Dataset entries
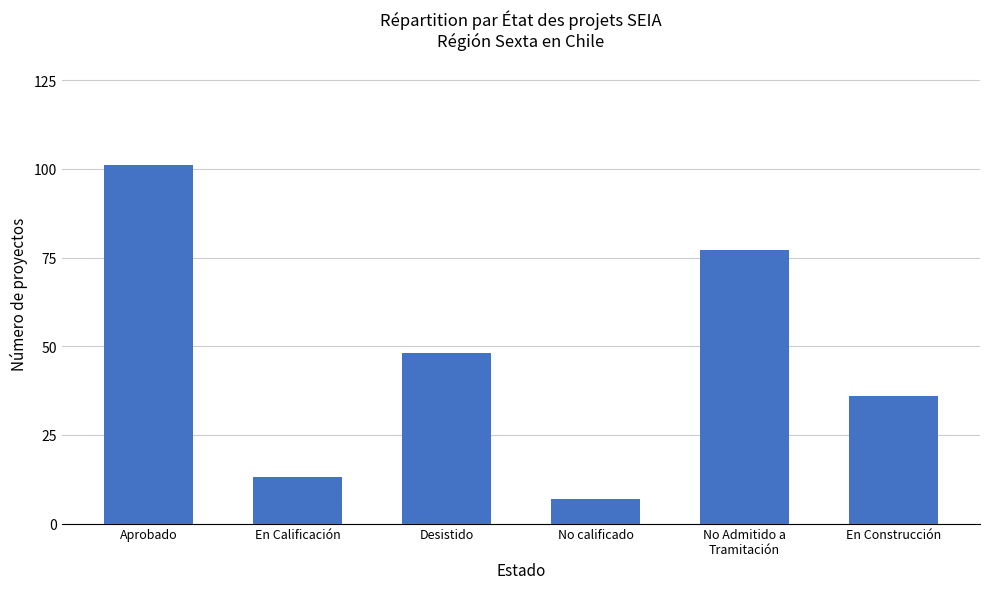

What is the greatest value displayed?

101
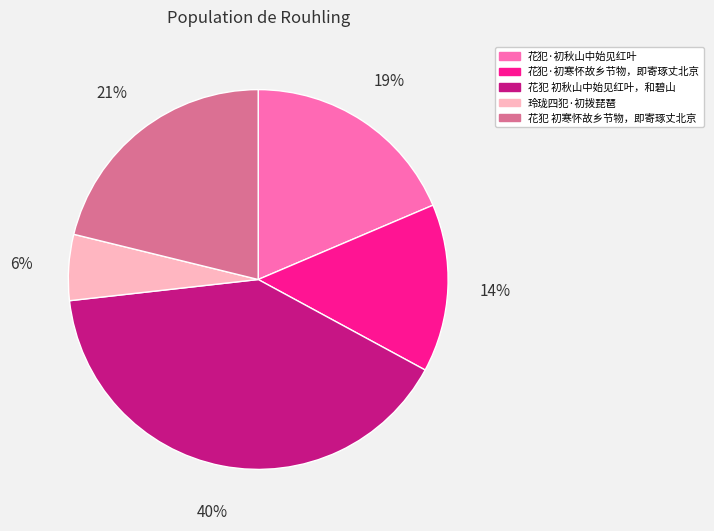

To the nearest percent, what portion does 花犯 初寒怀故乡节物，即寄琢丈北京 represent?

21%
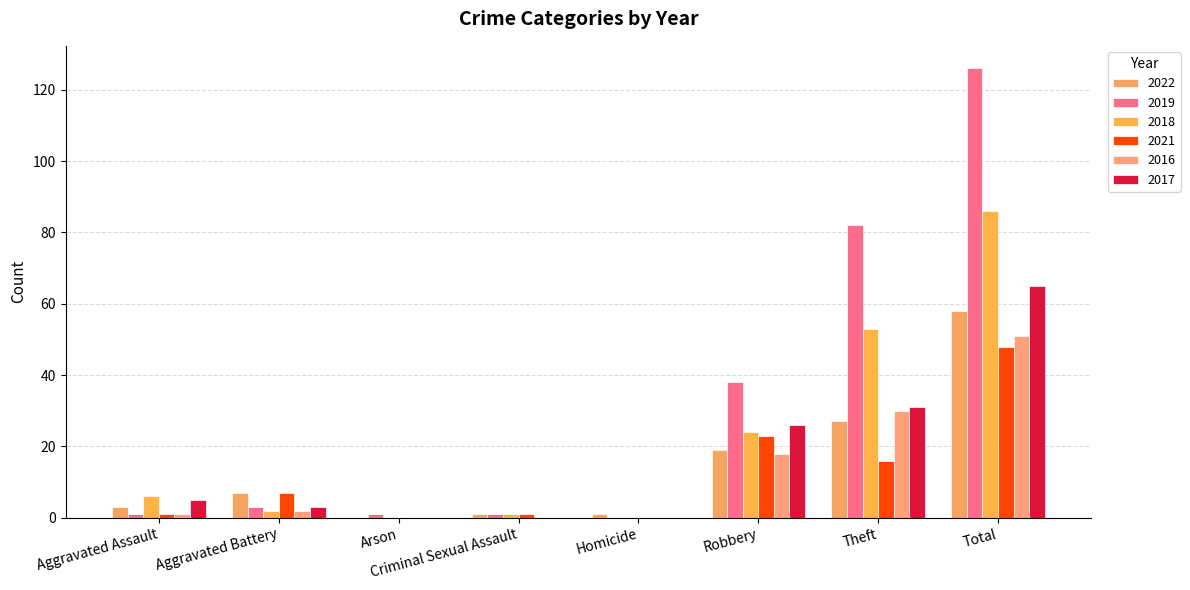

What is the label of the 2nd bar from the right?

Theft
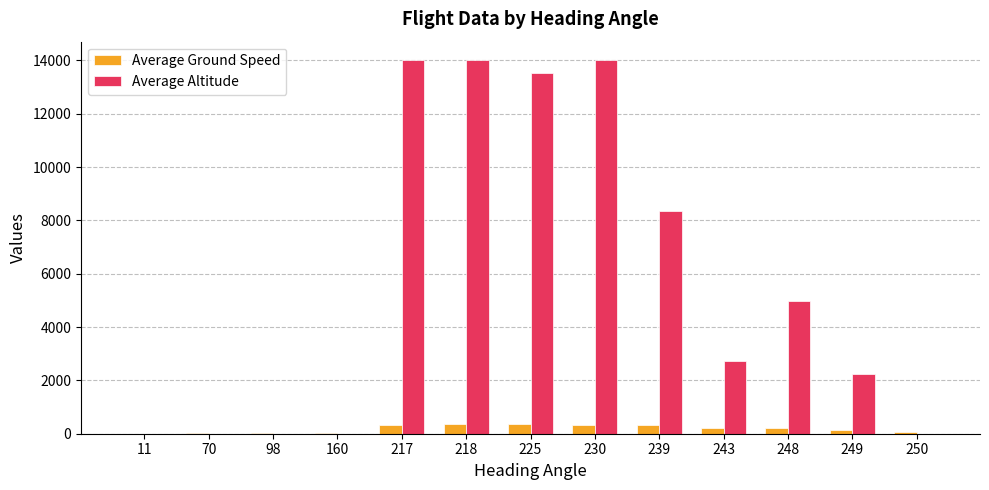

Which series changed the most between 160 and 230?

Average Altitude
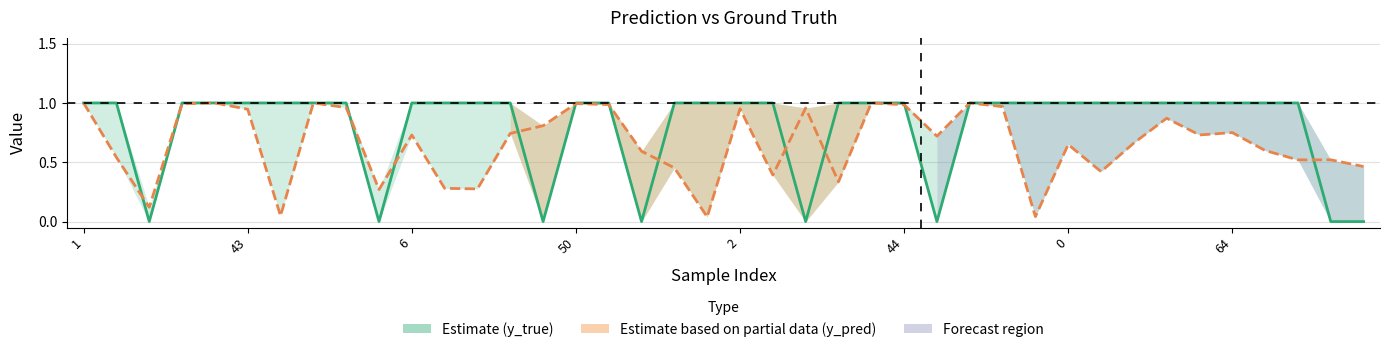

After their last crossing, which series has the higher values: y_true or y_pred?

y_pred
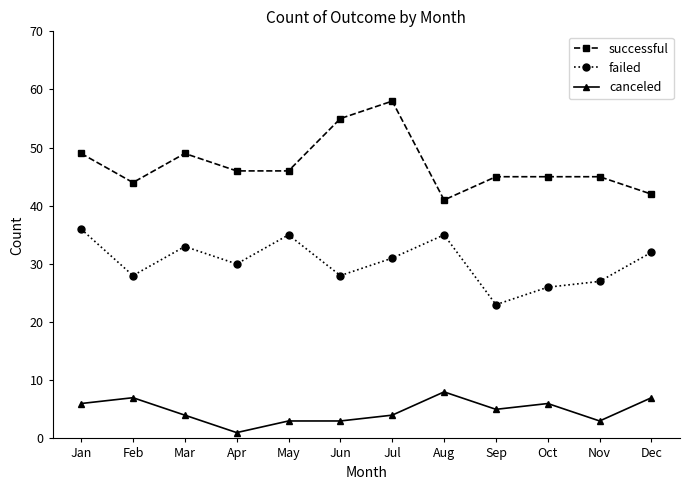

At how many categories does at least one series exceed 38?

12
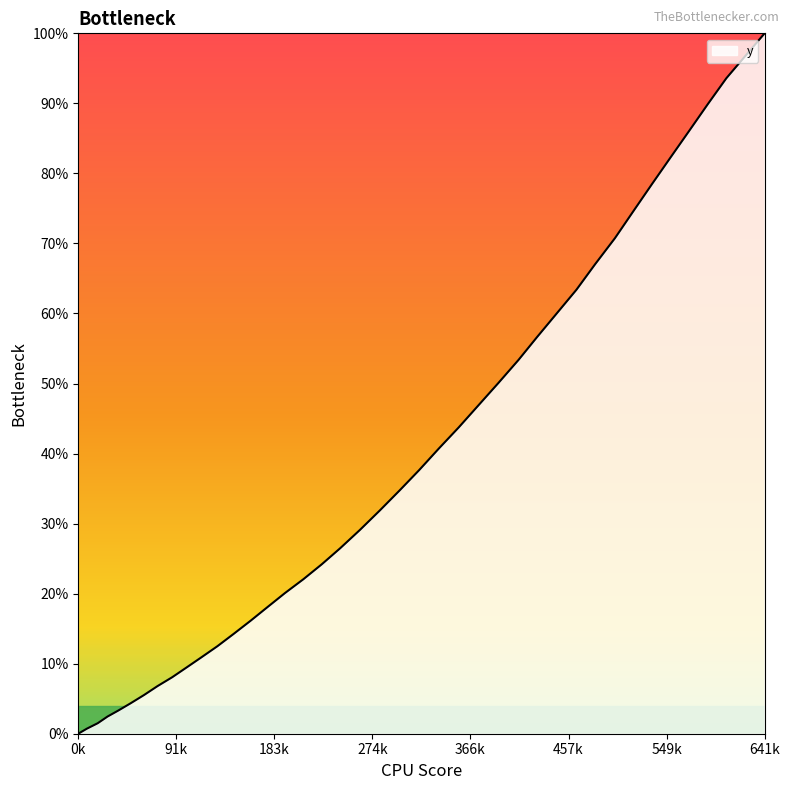

What is the maximum value shown in the chart?

100.0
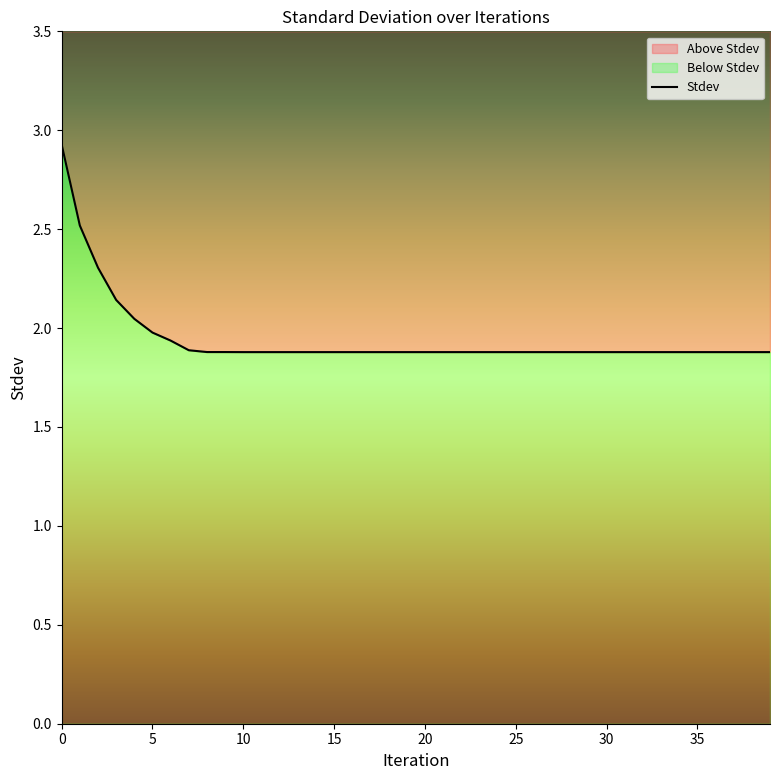

At which category does the chart reach its minimum across all series?

10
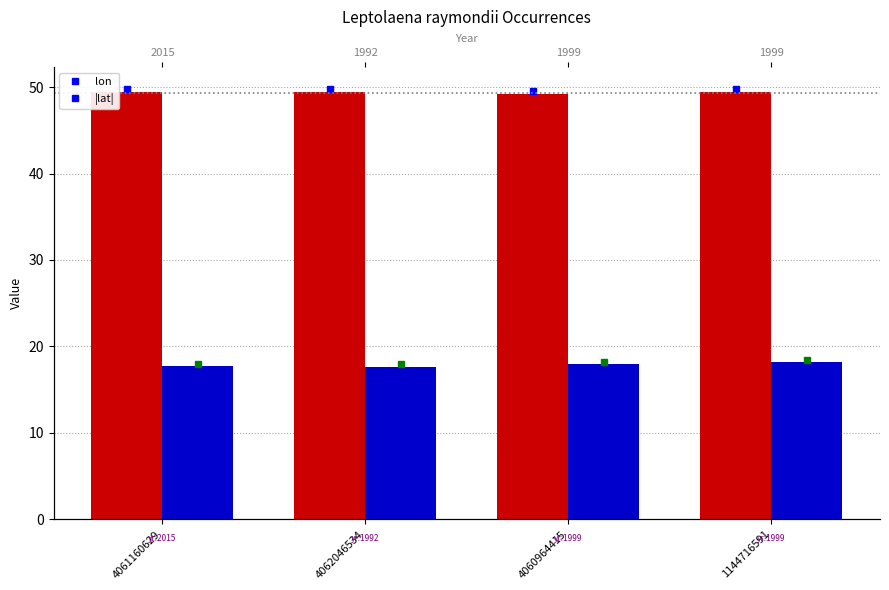

Between 4062046534 and 4060964415, which series saw the biggest shift?

|lat|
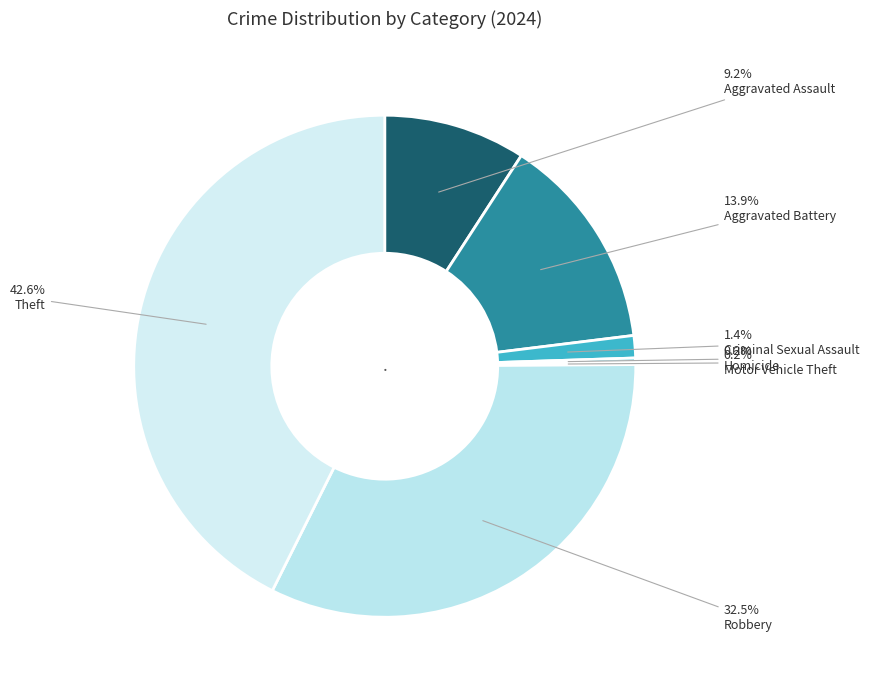

Count the number of slices in the pie.

7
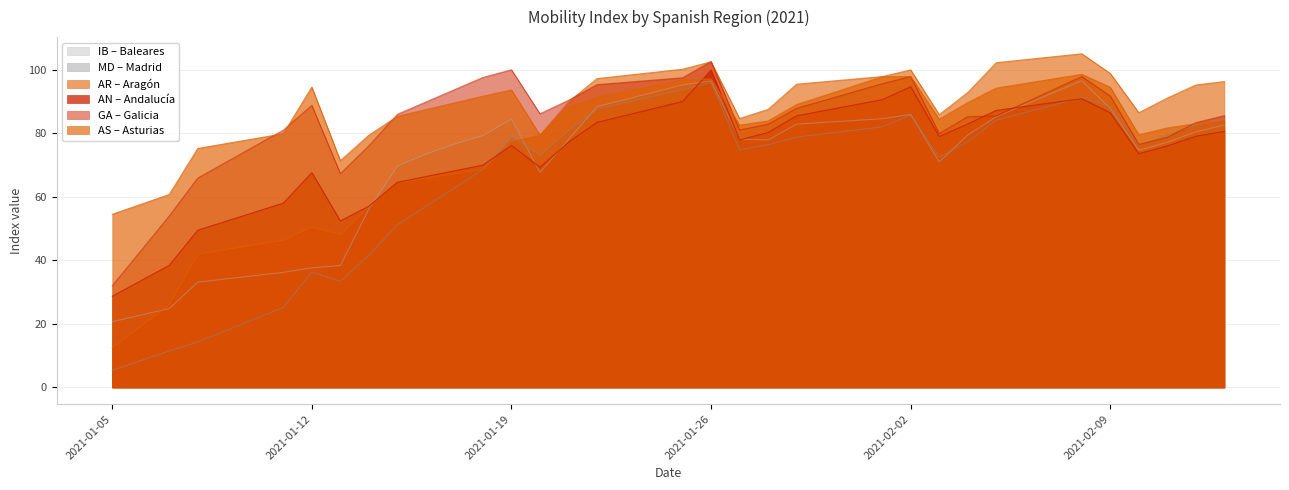

Rank the series at 2021-02-02 from lowest to highest value.

MD, IB, AN, GA, AS, AR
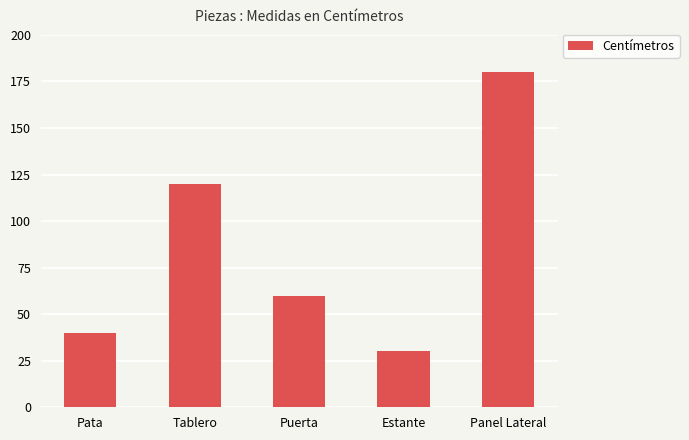

Which has a higher value, Estante or Panel Lateral?

Panel Lateral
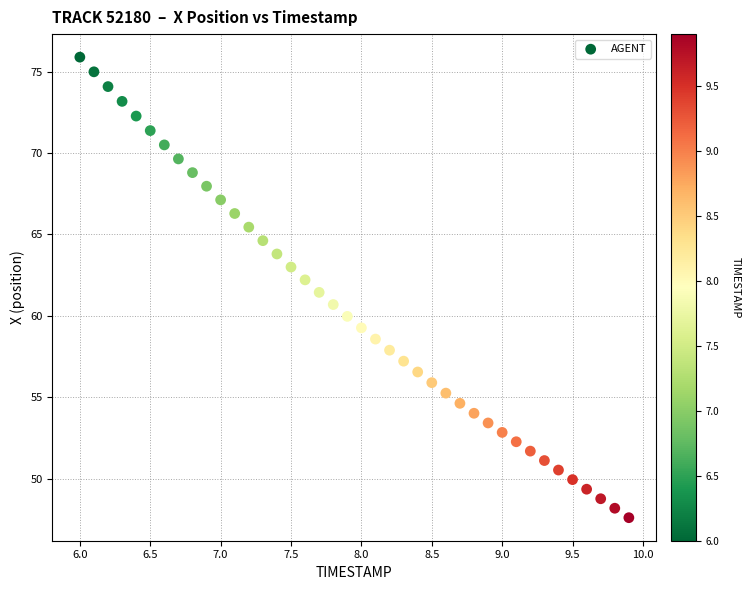

What is the range of X values (max minus min)?

3.9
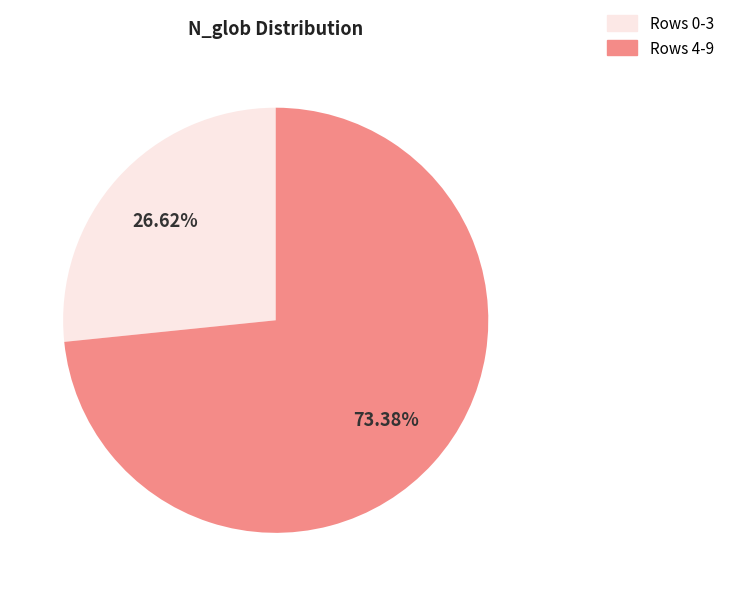

Is there a majority slice in this chart?

Yes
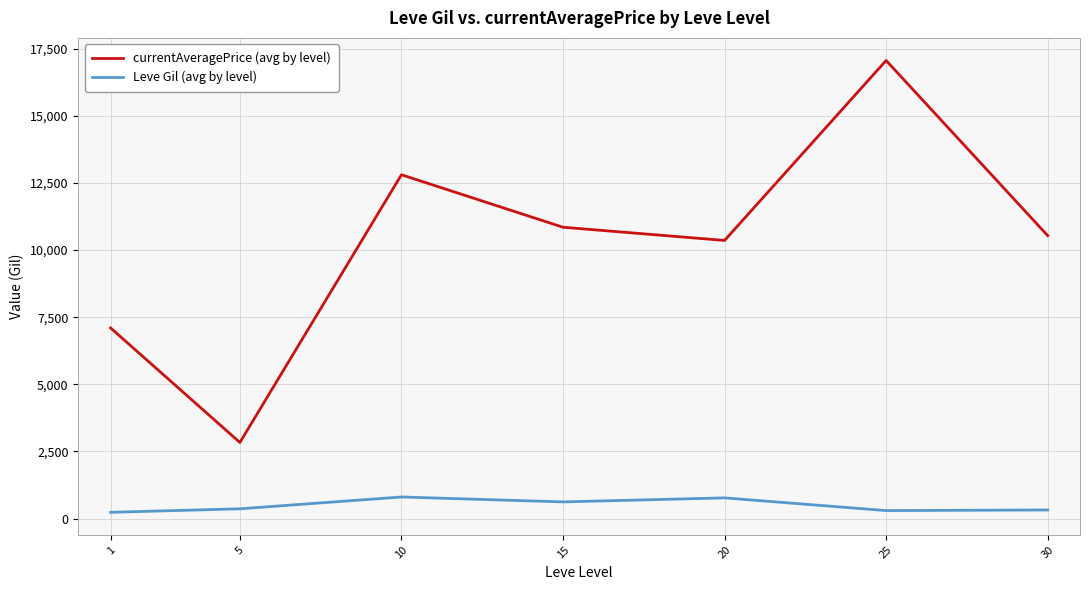

In Leve Gil (avg by level), how many points are lower than both neighbors (excluding endpoints)?

2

→ **Exercise objective**
Give everything from the start of the entries up to and including the line containing "Average Altitude" as a JSON list of strings, one string per line, with blank lines dropped. Leave the pictures out.

→ **Answer to this task**
[
  "What is the greatest value displayed?",
  "101",
  "To the nearest percent, what portion does 花犯 初寒怀故乡节物，即寄琢丈北京 represent?",
  "21%",
  "What is the label of the 2nd bar from the right?",
  "Theft",
  "Which series changed the most between 160 and 230?",
  "Average Altitude"
]